Timepicker with 15 minute intervals

Fearghal picture Fearghal · Sep 4, 2015 · Viewed 10.2k times · Source

I have a custom dialog with a timepicker and a datepicker. I want to set the timepicker's minute spinner collection to [0, 15, 30, 45] ie 15 min intervals.

Now i see several solutions but none seem to cover the fact that the UI will show the next and previous minutes as -1 and +1 minutes of selected minute eg 29, 30, 31 are shown to user.

Also, im not clear on how i attach my custom timepicker to an activity - do i not need a customerTimePicker xml component to do this?

So in short - do i adjust the native timepicker or need to build a custom xml and class?

What i have at present Layout:

<TimePicker
    android:layout_width="wrap_content"
    android:layout_height="wrap_content"
    android:id="@+id/timePicker_fixture"
    android:layout_weight="1" />

Activity

TimePicker timePicker_fixture = (TimePicker) dialog.findViewById(R.id.timePicker_fixture);
timePicker_fixture.setIs24HourView(true);

A suggested custom class (how do i use this - do i need a custom xml component in my layout?)
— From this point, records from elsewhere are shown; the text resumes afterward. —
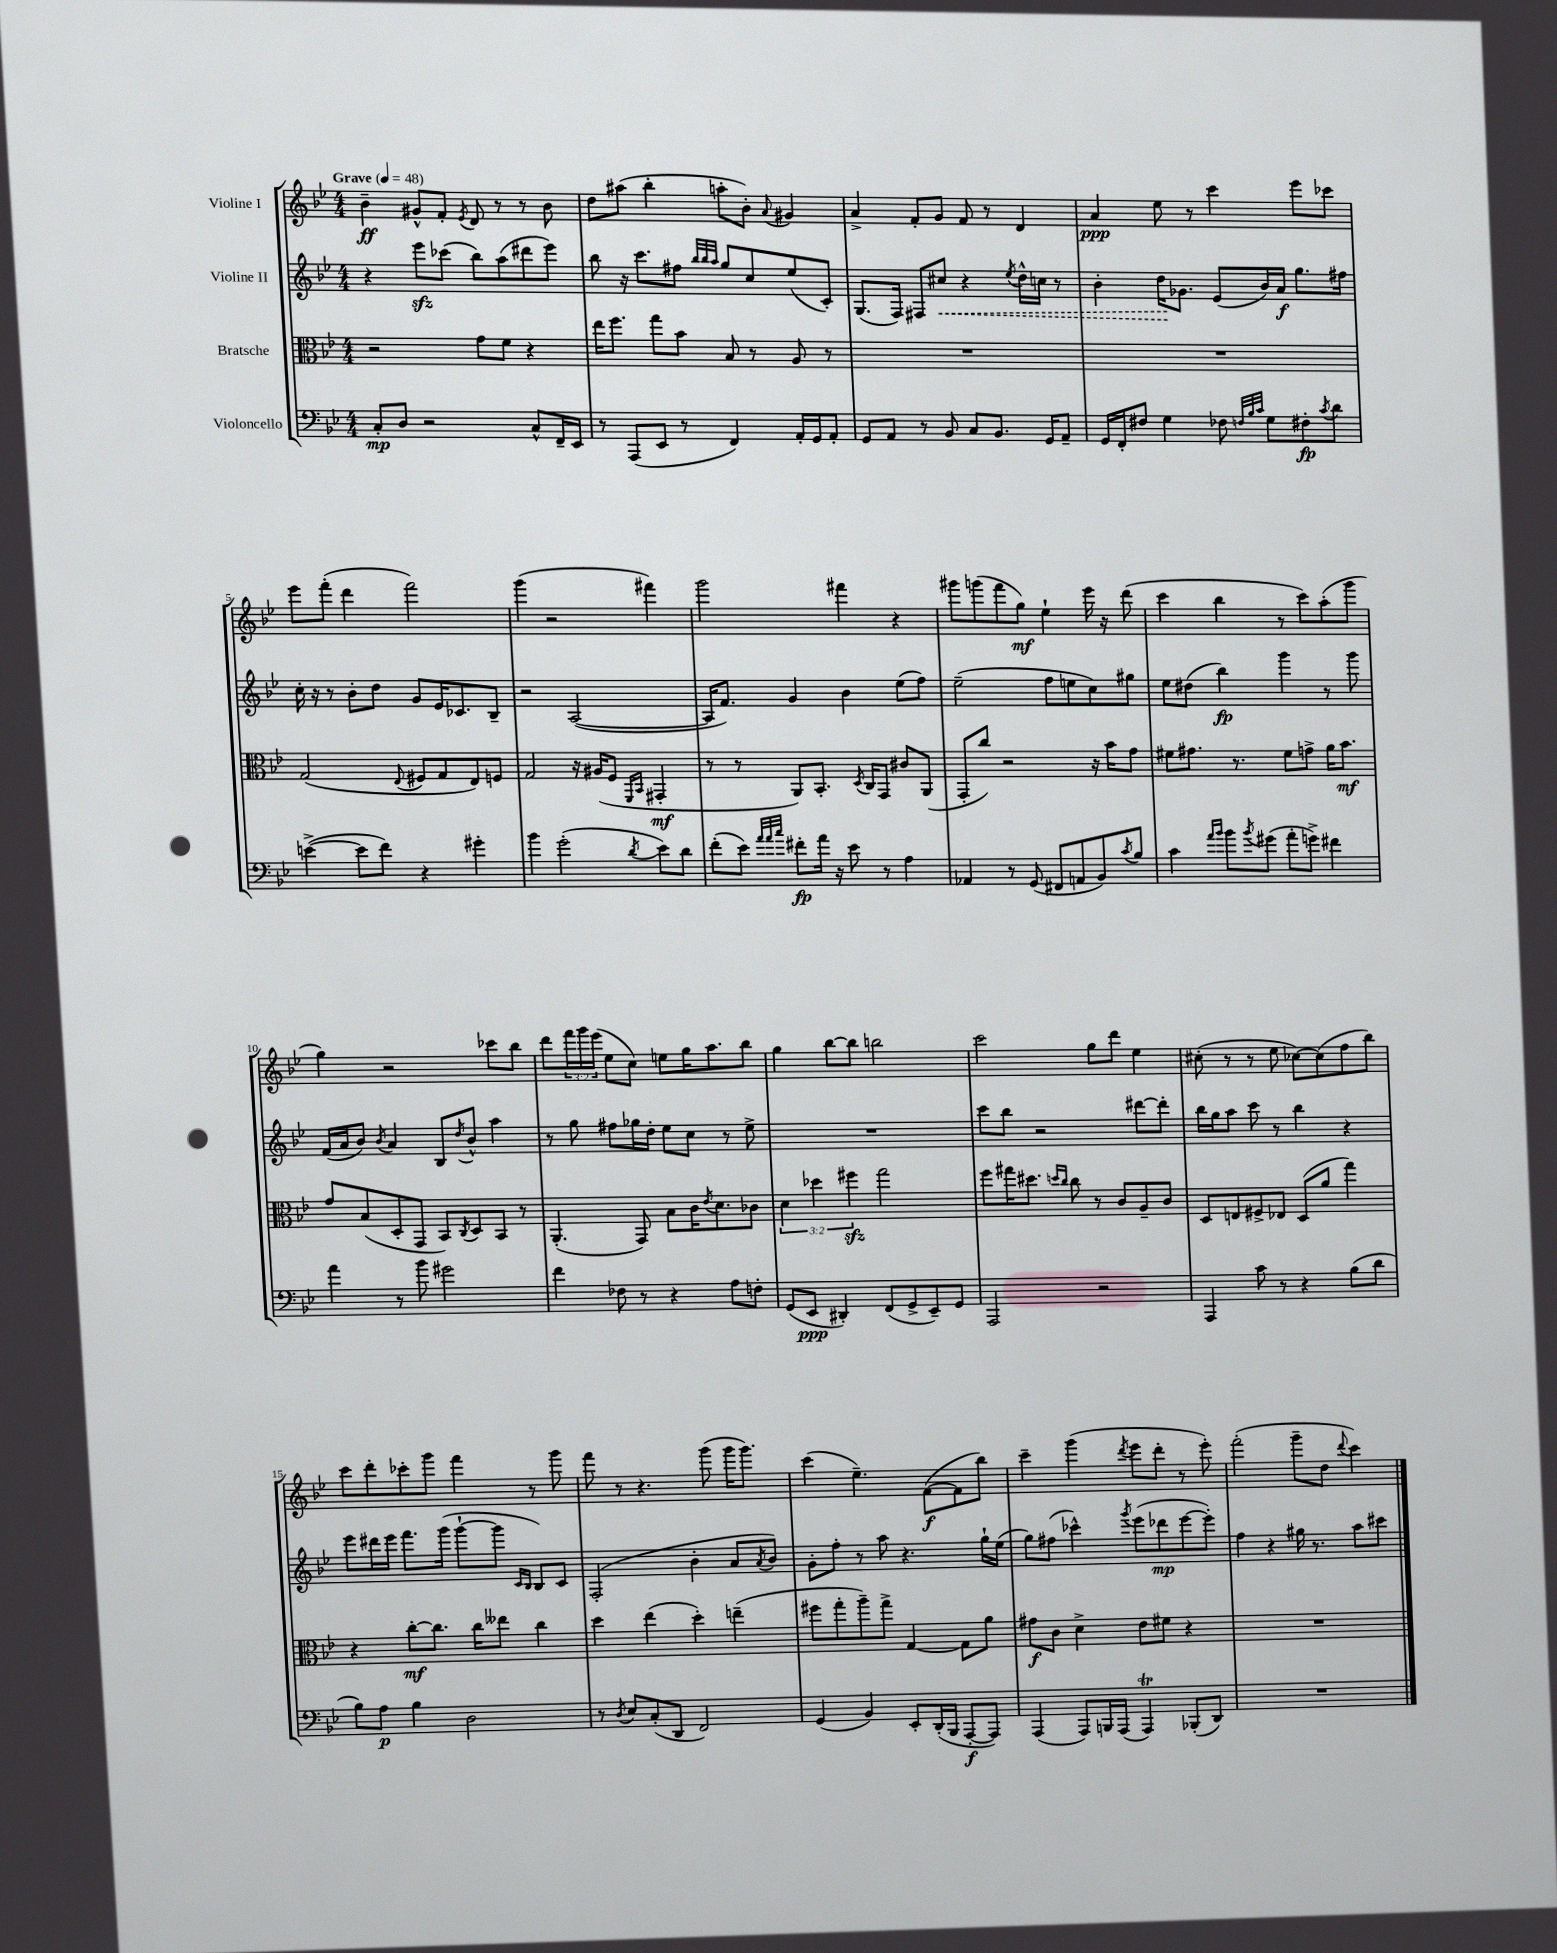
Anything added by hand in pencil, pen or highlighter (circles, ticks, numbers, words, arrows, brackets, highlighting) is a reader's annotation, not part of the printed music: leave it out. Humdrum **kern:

**kern	**dynam	**kern	**dynam	**kern	**dynam	**kern	**dynam
*part4	*part4	*part3	*part3	*part2	*part2	*part1	*part1
*staff4	*staff4	*staff3	*staff3	*staff2	*staff2	*staff1	*staff1
*I"Violoncello	*	*I"Bratsche	*	*I"Violine II	*	*I"Violine I	*
*clefF4	*	*clefC3	*	*clefG2	*	*clefG2	*
*k[b-e-]	*	*k[b-e-]	*	*k[b-e-]	*	*k[b-e-]	*
*M4/4	*	*M4/4	*	*M4/4	*	*M4/4	*
*MM48	*	*MM48	*	*MM48	*	*MM48	*
=1	=1	=1	=1	=1	=1	=1	=1
!	!	!	!	!	!	!LO:TX:a:B:t=Grave	!
8C'/L	mp	2r	.	4r	.	4b-~\	ff
8D/J	.	.	.	.	.	.	.
2r	.	.	.	8eee-zz\L	.	8g#X^^/L	.
.	.	.	.	(8ccc-X\J	.	8f'/J	.
.	.	.	.	.	.	8qe-/	.
.	.	8g\L	.	8bb-\L)	.	8d/	.
.	.	8f\J	.	(8aa\	.	8r	.
8C^^/L	.	4r	.	8ddd#X\	.	8r	.
16FF~/L	.	.	.	8eee-\J)	.	8b-\	.
16EE-/JJ	.	.	.	.	.	.	.
=2	=2	=2	=2	=2	=2	=2	=2
8r	.	16ee-\KL	.	8bb-\	.	8dd\L	.
.	.	8.ff\J	.	.	.	.	.
(8AAA/L	.	.	.	16r	.	(8aa#X\J	.
.	.	.	.	8.ccc\L	.	.	.
8EE-/J	.	8gg\L	.	.	.	4bb-'\	.
8r	.	8b-\J	.	8ff#X\J	.	.	.
.	.	.	.	32qqbb-/LLL	.	.	.
.	.	.	.	32qqbb-/	.	.	.
.	.	.	.	32qqaa/JJJ	.	.	.
4FF/)	.	8B-/	.	8gg/L	.	8aan'\L	.
.	.	8r	.	8cc/	.	8b-'\J)	.
.	.	.	.	.	.	8qqa/	.
16AA'/LL	.	8A/	.	(8ee-/	.	4g#X/	.
16GG/J	.	.	.	.	.	.	.
8AA'/J	.	8r	.	8c'/J)	.	.	.
=3	=3	=3	=3	=3	=3	=3	=3
8GG/L	.	1r	.	(8.G/L	.	4a^/	.
8AA/J	.	.	.	.	.	.	.
.	.	.	.	16F/Jk)	.	.	.
8r	.	.	.	8F#X/L	.	8f'/L	.
!	!	!	!	!	!LO:HP:b	!	!
8BB-/	.	.	.	8cc#X/J	<	8g/J	.
8C/L	.	.	.	4r	.	8f/	.
8.BB-/J	.	.	.	.	.	8r	.
.	.	.	.	8qee-/	.	.	.
.	.	.	.	16dd^^\LL	.	4d/	.
16GG/KL	.	.	.	16ccn\JJ	.	.	.
8AA~/J	.	.	.	8r	.	.	.
=4	=4	=4	=4	=4	=4	=4	=4
16GG/LL	.	1r	.	4b-'\	.	4a/	ppp
16FF'/J	.	.	.	.	.	.	.
8F#X/J	.	.	.	.	.	.	.
4G\	.	.	.	16dd\KL	.	8ee-\	.
.	.	.	.	8.g-X\J	[	.	.
.	.	.	.	.	.	8r	.
8F-X\	.	.	.	(8e-/L	.	4ccc\	.
32qqFn/LLL	.	.	.	.	.	.	.
32qqB-/	.	.	.	.	.	.	.
32qqc/JJJ	.	.	.	.	.	.	.
8G\L	.	.	.	16b-/L)	.	.	.
.	.	.	.	16a/JJ	f	.	.
8F#X'\	fp	.	.	8.gg\L	.	8eee-\L	.
8qc/	.	.	.	.	.	.	.
8d\J	.	.	.	.	.	8ccc-X\J	.
.	.	.	.	16ff#X\Jk	.	.	.
!!LO:LB:g=z
=5	=5	=5	=5	=5	=5	=5	=5
([4en^\	.	(2G/	.	16cc'\	.	8eee-\L	.
.	.	.	.	16r	.	.	.
.	.	.	.	8r	.	(8fff'\J	.
8e\L]	.	.	.	8b-'\L	.	4ddd\	.
8f\J)	.	.	.	8dd\J	.	.	.
.	.	8qqE-/	.	.	.	.	.
4r	.	8F#X/L	.	8g/L	.	2fff\)	.
.	.	8G/	.	16e-/K	.	.	.
.	.	.	.	8.c-X/	.	.	.
4g#X'\	.	8E-/)	.	.	.	.	.
.	.	8Fn/J	.	8B-~/J	.	.	.
=6	=6	=6	=6	=6	=6	=6	=6
4b-\	.	2G/	.	2r	.	(4ggg\	.
(2g'\	.	.	.	.	.	2r	.
.	.	16r	.	([2A/	.	.	.
.	.	(16A#X/KL	.	.	.	.	.
.	.	8F/J	.	.	.	.	.
.	.	16qqFF/LL	.	.	.	.	.
8qd/	.	16qqBB-/JJ	.	.	.	.	.
8e-\L)	.	4GG#X'/	mf	.	.	4fff#X\)	.
8d\J	.	.	.	.	.	.	.
=7	=7	=7	=7	=7	=7	=7	=7
(8f'\L	.	8r	.	16A/KL]	.	2ggg\	.
.	.	.	.	8.f/J)	.	.	.
8e-\J)	.	8r	.	.	.	.	.
32qqa/LLL	.	.	.	.	.	.	.
32qqa/	.	.	.	.	.	.	.
32qqcc/JJJ	.	.	.	.	.	.	.
8f#X'\L	fp	8AA/L)	.	4g/	.	.	.
16a\Jk	.	8.BB-'/J	.	.	.	.	.
16r	.	.	.	.	.	.	.
8e-\	.	.	.	4b-\	.	4fff#X\	.
.	.	8qD/	.	.	.	.	.
.	.	16C/KL	.	.	.	.	.
8r	.	8GG/J	.	.	.	.	.
4A\	.	8c#X/L	.	(8ee-\L	.	4r	.
.	.	(8AA/J	.	8ff\J)	.	.	.
=8	=8	=8	=8	=8	=8	=8	=8
4AA-X/	.	8GG'/L	.	(2ee-~\	.	8ggg#X\L	.
.	.	8cc/J)	.	.	.	(8gggn\	.
8r	.	2r	.	.	.	8fff\	.
(8GG/	.	.	.	.	.	8gg\J)	mf
8FF#X/L	.	.	.	8ff\L	.	4ee-`\	.
8AAn/	.	.	.	8een\	.	.	.
8BB-/)	.	16r	.	8cc\)	.	16eee-\	.
.	.	16b-\KL	.	.	.	16r	.
8qc/	.	.	.	.	.	.	.
8B-/J	.	8g\J	.	8gg#X\J	.	(8ddd\	.
=9	=9	=9	=9	=9	=9	=9	=9
4c\	.	8f#X\L	.	8ee-\L	.	4ccc\	.
.	.	8.g#X\J	.	(8dd#X\J	.	.	.
16qqa/LL	.	.	.	.	.	.	.
16qqb-/JJ	.	.	.	.	.	.	.
8b-\L	.	.	.	4bb-\)	fp	4bb-\	.
.	.	8.r	.	.	.	.	.
8qb-/	.	.	.	.	.	.	.
(8g#X\J	.	.	.	.	.	.	.
8a'\L	.	8f#\L	.	4ggg\	.	8r	.
8gn^\J)	.	8gn^\J	.	.	.	8ccc\L)	.
4f#X\	.	16a\KL	.	8r	.	(8aa'\	.
.	.	8.b-\J	mf	.	.	.	.
.	.	.	.	8ggg\	.	8ggg\J	.
!!LO:LB:g=z
=10	=10	=10	=10	=10	=10	=10	=10
4a\	.	8g/L	.	(16f/LL	.	4gg\)	.
.	.	.	.	16a/J	.	.	.
.	.	(8B-/	.	8b-/J)	.	.	.
.	.	.	.	8qb-/	.	.	.
8r	.	8D'/	.	4a/	.	2r	.
8b-\	.	8GG/J	.	.	.	.	.
2g#X\	.	8BB-/L)	.	8B-/L	.	.	.
.	.	8qC/	.	8qdd/	.	.	.
.	.	8D/	.	8b-^^/J	.	.	.
.	.	8BB-/J	.	4aa\	.	8ccc-X\L	.
.	.	8r	.	.	.	8bb-\J	.
=11	=11	=11	=11	=11	=11	=11	=11
4f\	.	(4.AA'/	.	8r	.	8ddd\L	.
.	.	.	.	8gg\	.	24fff\L	.
.	.	.	.	.	.	24ggg\	.
.	.	.	.	.	.	(24eee-\JJ	.
8F-X\	.	.	.	8ff#X\L	.	8ee-\L	.
8r	.	8GG/)	.	16gg-X\L	.	8cc\J)	.
.	.	.	.	16dd'\JJ	.	.	.
4r	.	8B-\L	.	8ee-\L	.	8een\L	.
.	.	16c\K	.	8cc\J	.	16gg\K	.
.	.	8qe-/	.	.	.	.	.
.	.	8.d\	.	.	.	8.aa\	.
8A\L	.	.	.	8r	.	.	.
8Fn'\J	.	8c-X\J	.	8ee-^\	.	8bb-\J	.
=12	=12	=12	=12	=12	=12	=12	=12
(8GG/L	.	6d\	.	1r	.	4gg\	.
8EE-/J	ppp	.	.	.	.	.	.
.	.	6dd-X\	.	.	.	.	.
4DD#X'/)	.	.	.	.	.	[8bb-\L	.
.	.	6ff#Xzz\	.	.	.	.	.
.	.	.	.	.	.	8bb-\J]	.
(8FF/L	.	2gg\	.	.	.	2bbn\	.
8GG^/	.	.	.	.	.	.	.
8EE-~/)	.	.	.	.	.	.	.
8GG/J	.	.	.	.	.	.	.
=13	=13	=13	=13	=13	=13	=13	=13
2AAA/	.	8ff\L	.	8ccc\L	.	2ccc\	.
.	.	16gg#X\K	.	8bb-\J	.	.	.
.	.	8.dd#X\J	.	.	.	.	.
.	.	.	.	2r	.	.	.
.	.	16qqddn/LL	.	.	.	.	.
.	.	16qqcc/JJ	.	.	.	.	.
.	.	8cc\	.	.	.	.	.
2r	.	8r	.	.	.	8gg\L	.
.	.	8c/L	.	.	.	8ddd\J	.
.	.	8A~/	.	[8ddd#X\L	.	4ee-\	.
.	.	8c/J	.	8ddd#'\J]	.	.	.
=14	=14	=14	=14	=14	=14	=14	=14
4AAA/	.	8D/L	.	16bb-\LL	.	(8cc#X'\	.
.	.	.	.	16gg\J	.	.	.
.	.	8En/	.	8aa\J	.	8r	.
8c\	.	8F#X^/	.	8ccc\	.	8r	.
8r	.	8E-X/J	.	8r	.	8ee-\	.
4r	.	(8D/L	.	4bb-\	.	[8cc-X\L)	.
.	.	8a/J	.	.	.	(8cc-\]	.
(8B-\L	.	4gg\)	.	4r	.	8ff\	.
8d\J	.	.	.	.	.	8bb-\J)	.
!!LO:LB:g=z
=15	=15	=15	=15	=15	=15	=15	=15
8B-\L)	.	4r	.	8eee-\L	.	8ccc\L	.
8A\J	p	.	.	16ddd#X\L	.	8ddd'\	.
.	.	.	.	16eee-\JJ	.	.	.
4B-\	.	[8cc'\L	mf	8.fff\L	.	8ccc-X'\	.
.	.	8.cc\J]	.	.	.	8ggg\J	.
.	.	.	.	(16ggg\Jk	.	.	.
2D\	.	.	.	[8ggg`\L	.	4fff\	.
.	.	16cc\KL	.	.	.	.	.
.	.	8ee--X\J	.	8ggg\J]	.	.	.
.	.	.	.	16qqc/LL	.	.	.
.	.	.	.	16qqB-/JJ	.	.	.
.	.	4cc\	.	8B-/L)	.	8r	.
.	.	.	.	8c/J	.	8ggg\	.
=16	=16	=16	=16	=16	=16	=16	=16
8r	.	4dd\	.	(2F'/	.	8fff\	.
8qD/	.	.	.	.	.	.	.
8E-/L	.	.	.	.	.	8r	.
(8C'/	.	(4ee-\	.	.	.	4.r	.
8DD/J	.	.	.	.	.	.	.
2FF/)	.	4dd'\)	.	4b-'\	.	.	.
.	.	.	.	.	.	(8ggg\	.
.	.	(4een~\	.	8a/L	.	16ggg\KL	.
.	.	.	.	.	.	8.ggg\J)	.
.	.	.	.	8qa/	.	.	.
.	.	.	.	8b-/J)	.	.	.
=17	=17	=17	=17	=17	=17	=17	=17
(4GG/	.	8ff#X\L	.	8g'\L	.	(4ccc\	.
.	.	8gg'\	.	8ff'\J	.	.	.
4BB-/)	.	8aa~\)	.	8r	.	4.ee-~\)	.
.	.	8gg^\J	.	8aa\	.	.	.
8EE-'/L	.	[4G/	.	4.r	.	.	.
(16DD'/L	.	.	.	.	.	([8f\L	f
16BBB-/JJ	.	.	.	.	.	.	.
[8AAA'/L	f	8G\L]	.	.	.	8f\]	.
8AAA/J])	.	8a\J	.	16gg`\LL	.	8bb-\J)	.
.	.	.	.	(16ee-\JJ	.	.	.
=18	=18	=18	=18	=18	=18	=18	=18
(4AAA/	.	8g#X\L	f	8gg\L)	.	4ccc~\	.
.	.	8c\J	.	(8ff#X\J	.	.	.
8AAA/L)	.	4d^\	.	4ccc-X^^\)	.	(4ggg\	.
16BBBn/L	.	.	.	.	.	.	.
(16AAA/JJ	.	.	.	.	.	.	.
.	.	.	.	8qggg/	.	8qddd/	.
4AAAt/)	.	8e-\L	.	(8eee-\L	.	8eee-\L	.
.	.	8f#X\J	.	8ddd-X\	mp	8ddd'\J	.
(8BBB-X'/L	.	4r	.	[8eee-\	.	8r	.
8DD/J)	.	.	.	8eee-'\J])	.	8eee-'\)	.
=19	=19	=19	=19	=19	=19	=19	=19
1r	.	1r	.	4ff\	.	(2fff'\	.
.	.	.	.	4r	.	.	.
.	.	.	.	16gg#X\	.	8ggg~\L	.
.	.	.	.	8.r	.	.	.
.	.	.	.	.	.	8dd\J	.
.	.	.	.	.	.	8qqddd/	.
.	.	.	.	8aa\L	.	4ccc\)	.
.	.	.	.	8ccc#X\J	.	.	.
==	==	==	==	==	==	==	==
*-	*-	*-	*-	*-	*-	*-	*-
public class CustomTimePickerDialog extends TimePickerDialog {

    private final static int TIME_PICKER_INTERVAL = 15;
    private TimePicker timePicker;
    private final OnTimeSetListener callback;

    public CustomTimePickerDialog(Context context, OnTimeSetListener callBack,
                                  int hourOfDay, int minute, boolean is24HourView) {
        super(context, TimePickerDialog.THEME_HOLO_LIGHT, callBack, hourOfDay, minute / TIME_PICKER_INTERVAL,
                is24HourView);
        this.callback = callBack;
    }

    @Override
    public void onClick(DialogInterface dialog, int which) {
        if (callback != null && timePicker != null) {
            timePicker.clearFocus();
            callback.onTimeSet(timePicker, timePicker.getCurrentHour(),
                    timePicker.getCurrentMinute() * TIME_PICKER_INTERVAL);
        }
    }

    @Override
    protected void onStop() {
    }

    @Override
    public void onAttachedToWindow() {
        super.onAttachedToWindow();
        try {
            Class<?> classForid = Class.forName("com.android.internal.R$id");
            Field timePickerField = classForid.getField("timePicker");
            this.timePicker = (TimePicker) findViewById(timePickerField
                    .getInt(null));
            Field field = classForid.getField("minute");

            NumberPicker mMinuteSpinner = (NumberPicker) timePicker
                    .findViewById(field.getInt(null));
            mMinuteSpinner.setMinValue(0);
            mMinuteSpinner.setMaxValue((60 / TIME_PICKER_INTERVAL) - 1);
            List<String> displayedValues = new ArrayList<String>();
            for (int i = 0; i < 60; i += TIME_PICKER_INTERVAL) {
                displayedValues.add(String.format("%02d", i));
            }
            mMinuteSpinner.setDisplayedValues(displayedValues
                    .toArray(new String[0]));
        } catch (Exception e) {
            e.printStackTrace();
        }

    }

}

Answer

Fearghal picture Fearghal · Sep 4, 2015

Added the following

   @SuppressLint("NewApi")
    private void setTimePickerInterval(TimePicker timePicker) {
        try {
            Class<?> classForid = Class.forName("com.android.internal.R$id");
            // Field timePickerField = classForid.getField("timePicker");

            Field field = classForid.getField("minute");
            minutePicker = (NumberPicker) timePicker
                    .findViewById(field.getInt(null));

            minutePicker.setMinValue(0);
            minutePicker.setMaxValue(7);
            displayedValues = new ArrayList<String>();
            for (int i = 0; i < 60; i += TIME_PICKER_INTERVAL) {
                displayedValues.add(String.format("%02d", i));
            }
            for (int i = 0; i < 60; i += TIME_PICKER_INTERVAL) {
                displayedValues.add(String.format("%02d", i));
            }
            minutePicker.setDisplayedValues(displayedValues
                    .toArray(new String[0]));
        } catch (Exception e) {
            e.printStackTrace();
        }
    }

in my activity and then called this method from oncreate(). Of course you can call it from wherever necessary.